▶ [Text block]:

==========

Re: Average Precision - TREC-3

Ivan Provalov Wed, 27 Jan 2010 18:42:38 -0800

Robert,

Thank you for this great information.  Let me look into these suggestions.


Ivan

--- On Wed, 1/27/10, Robert Muir <rcm...@gmail.com> wrote:

> From: Robert Muir <rcm...@gmail.com>
> Subject: Re: Average Precision - TREC-3
> To: java-user@lucene.apache.org
> Date: Wednesday, January 27, 2010, 2:52 PM
> Hi Ivan, it sounds to me like you are
> going about it the right way.
> I too have complained about different document/topic
> formats before, at
> least with non-TREC test collections that claim to be in
> TREC format.
> 
> Here is a description of what I do, for what its worth.
> 
> 1. if you use the trunk benchmark code, it will now parse
> Descriptions and
> Narratives in addition to Titles. This way you can run TD
> and TDN queries.
> While I think Topic only (T) queries are generally the only
> interesting
> value, as users only typically type a few short words in
> their search, the
> TD and TDN queries are sometimes useful for comparisons. so
> to do this you
> will have to either change SimpleQQParser or make your own,
> that simply
> creates a BooleanQuery of Topic + Description + Narrative
> or whatever.
> 
> 2. another thing I usually test with is query expansion
> with MoreLikeThis,
> all defaults, from the top 5 returned docs. I do this with
> T, TD, and TDN,
> for 6 different MAP measures. You can see a recent example
> where I applied
> all 6 measures here: https://issues.apache.org/jira/browse/LUCENE-2234 . I
> feel these 6 measures give me a better overall idea of any
> relative
> relevance improvement, look in that example where the
> unexpanded T is
> improved 75%, but the other 5 its only a 40-50%
> improvement. While
> unexpanded T is theoretically the most realistic to me, I
> feel its a bit
> fragile and sensitive, and there's a good example.

==========

▶ [Provided information]:

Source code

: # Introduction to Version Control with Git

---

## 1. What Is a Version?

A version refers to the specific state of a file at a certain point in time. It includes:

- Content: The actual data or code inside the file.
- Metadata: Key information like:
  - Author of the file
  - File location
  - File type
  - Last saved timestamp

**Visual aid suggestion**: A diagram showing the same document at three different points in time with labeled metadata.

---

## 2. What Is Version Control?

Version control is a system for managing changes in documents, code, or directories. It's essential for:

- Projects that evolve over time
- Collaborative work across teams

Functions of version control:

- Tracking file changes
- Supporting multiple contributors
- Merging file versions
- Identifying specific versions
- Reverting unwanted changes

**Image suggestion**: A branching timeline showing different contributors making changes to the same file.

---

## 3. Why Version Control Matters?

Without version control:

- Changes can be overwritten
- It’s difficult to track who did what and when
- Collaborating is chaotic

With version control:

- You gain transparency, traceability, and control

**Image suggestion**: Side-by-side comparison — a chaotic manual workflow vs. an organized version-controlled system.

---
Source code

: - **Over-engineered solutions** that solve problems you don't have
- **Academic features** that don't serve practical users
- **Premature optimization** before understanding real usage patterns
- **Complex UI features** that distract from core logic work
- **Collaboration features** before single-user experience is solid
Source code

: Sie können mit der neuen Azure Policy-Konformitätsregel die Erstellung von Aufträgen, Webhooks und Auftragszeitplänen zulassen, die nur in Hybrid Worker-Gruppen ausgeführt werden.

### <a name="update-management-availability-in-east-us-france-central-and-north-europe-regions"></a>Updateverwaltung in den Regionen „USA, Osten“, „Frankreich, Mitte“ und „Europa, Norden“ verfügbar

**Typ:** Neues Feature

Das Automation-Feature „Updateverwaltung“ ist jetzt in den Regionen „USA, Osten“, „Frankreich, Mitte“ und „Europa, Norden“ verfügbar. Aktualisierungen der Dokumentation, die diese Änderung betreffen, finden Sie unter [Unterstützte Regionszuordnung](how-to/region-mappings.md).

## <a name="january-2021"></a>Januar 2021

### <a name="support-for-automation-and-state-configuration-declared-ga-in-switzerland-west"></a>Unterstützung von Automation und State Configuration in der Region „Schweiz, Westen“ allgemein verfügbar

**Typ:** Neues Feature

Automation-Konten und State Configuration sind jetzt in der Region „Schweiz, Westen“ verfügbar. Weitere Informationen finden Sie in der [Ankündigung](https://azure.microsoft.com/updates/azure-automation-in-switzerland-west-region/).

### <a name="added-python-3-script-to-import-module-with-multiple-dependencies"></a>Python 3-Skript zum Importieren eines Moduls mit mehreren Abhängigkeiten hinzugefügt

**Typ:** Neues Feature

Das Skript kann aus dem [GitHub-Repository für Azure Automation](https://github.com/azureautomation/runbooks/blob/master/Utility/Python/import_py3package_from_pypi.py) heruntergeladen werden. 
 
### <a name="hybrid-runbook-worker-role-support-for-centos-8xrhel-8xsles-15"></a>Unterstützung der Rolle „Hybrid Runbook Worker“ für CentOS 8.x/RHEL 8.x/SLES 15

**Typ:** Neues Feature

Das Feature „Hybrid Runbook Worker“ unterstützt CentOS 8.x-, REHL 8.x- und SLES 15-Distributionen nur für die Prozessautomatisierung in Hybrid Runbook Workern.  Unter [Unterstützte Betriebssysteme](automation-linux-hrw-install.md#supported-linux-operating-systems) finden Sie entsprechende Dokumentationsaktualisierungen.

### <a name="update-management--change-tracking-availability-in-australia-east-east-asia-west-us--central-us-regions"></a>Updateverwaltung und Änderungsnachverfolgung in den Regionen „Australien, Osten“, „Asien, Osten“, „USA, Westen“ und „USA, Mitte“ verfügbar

==========

▶ [Tasks and exercises]:
- A) In the forum thread about average precision on TREC-3, from how many top returned documents does Robert draw his MoreLikeThis query expansion?
- B) Show each line of the listing that contains the string "management". Case counts.
The forum thread and the listing have nothing to do with each other.

▶ [Exercise answers]:
- A) From the top 5 returned documents.

- B)
### <a name="update-management-availability-in-east-us-france-central-and-north-europe-regions"></a>Updateverwaltung in den Regionen „USA, Osten“, „Frankreich, Mitte“ und „Europa, Norden“ verfügbar
### <a name="update-management--change-tracking-availability-in-australia-east-east-asia-west-us--central-us-regions"></a>Updateverwaltung und Änderungsnachverfolgung in den Regionen „Australien, Osten“, „Asien, Osten“, „USA, Westen“ und „USA, Mitte“ verfügbar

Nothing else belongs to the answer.